*** Opening Data provided ***

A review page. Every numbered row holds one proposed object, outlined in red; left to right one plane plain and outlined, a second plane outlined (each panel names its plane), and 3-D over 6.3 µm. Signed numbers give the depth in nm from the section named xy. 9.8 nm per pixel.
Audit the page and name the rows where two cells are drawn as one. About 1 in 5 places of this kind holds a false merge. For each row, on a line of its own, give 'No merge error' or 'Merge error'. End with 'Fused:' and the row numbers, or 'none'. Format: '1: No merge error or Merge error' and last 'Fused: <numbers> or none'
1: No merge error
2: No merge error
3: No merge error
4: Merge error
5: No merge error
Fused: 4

*** Closing Data provided ***
*** Opening Data provided ***

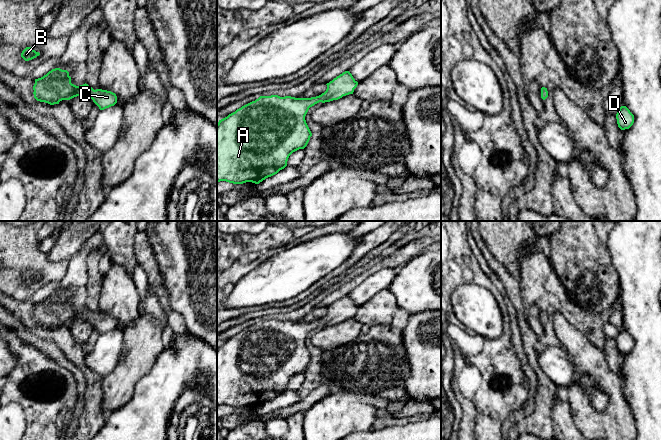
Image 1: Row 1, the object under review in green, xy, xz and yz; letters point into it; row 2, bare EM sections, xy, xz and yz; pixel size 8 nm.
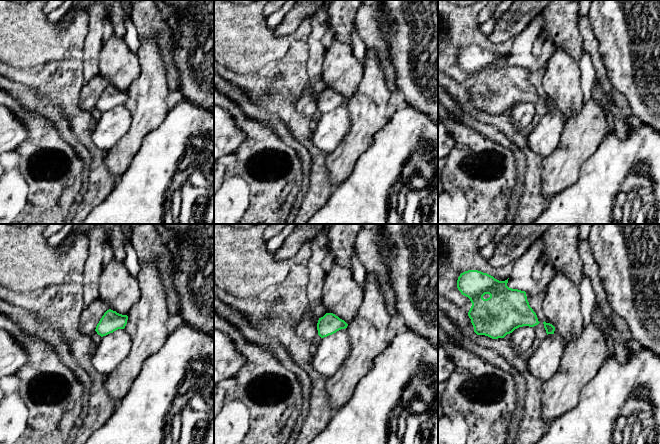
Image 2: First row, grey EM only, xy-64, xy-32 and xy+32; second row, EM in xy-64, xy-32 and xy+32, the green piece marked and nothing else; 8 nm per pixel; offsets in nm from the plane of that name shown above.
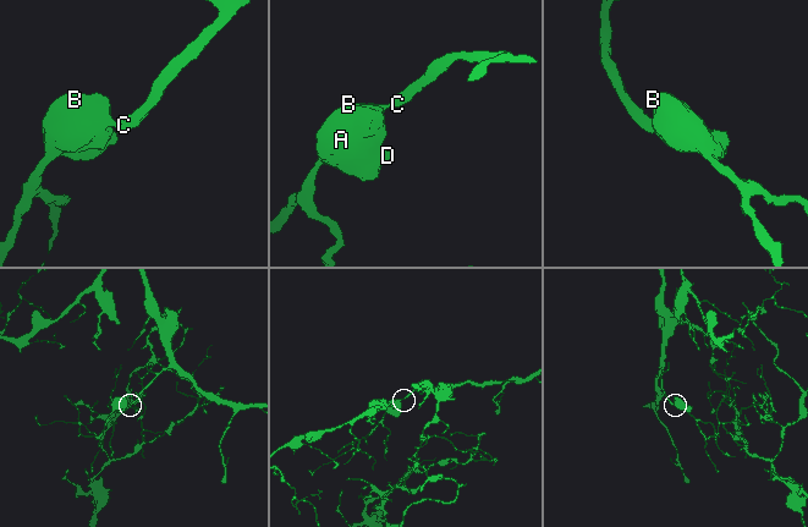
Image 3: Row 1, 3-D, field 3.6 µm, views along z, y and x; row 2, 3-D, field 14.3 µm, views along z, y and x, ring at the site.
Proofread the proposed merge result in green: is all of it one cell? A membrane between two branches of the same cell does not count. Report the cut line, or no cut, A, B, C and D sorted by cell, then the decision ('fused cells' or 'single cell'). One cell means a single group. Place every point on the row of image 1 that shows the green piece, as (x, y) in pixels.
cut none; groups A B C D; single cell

*** Closing Data provided ***
*** Opening Data provided ***

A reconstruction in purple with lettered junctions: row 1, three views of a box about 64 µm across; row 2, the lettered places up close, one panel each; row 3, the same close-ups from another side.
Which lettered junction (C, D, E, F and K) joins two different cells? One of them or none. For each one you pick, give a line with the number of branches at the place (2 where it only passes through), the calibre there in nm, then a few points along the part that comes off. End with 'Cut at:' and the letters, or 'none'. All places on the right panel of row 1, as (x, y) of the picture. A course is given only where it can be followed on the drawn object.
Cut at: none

*** Closing Data provided ***

How to complete this task: Return the lines containing "views", taking each one from the listing.

Answer space:
Image 3: Row 1, 3-D, field 3.6 µm, views along z, y and x; row 2, 3-D, field 14.3 µm, views along z, y and x, ring at the site.
A reconstruction in purple with lettered junctions: row 1, three views of a box about 64 µm across; row 2, the lettered places up close, one panel each; row 3, the same close-ups from another side.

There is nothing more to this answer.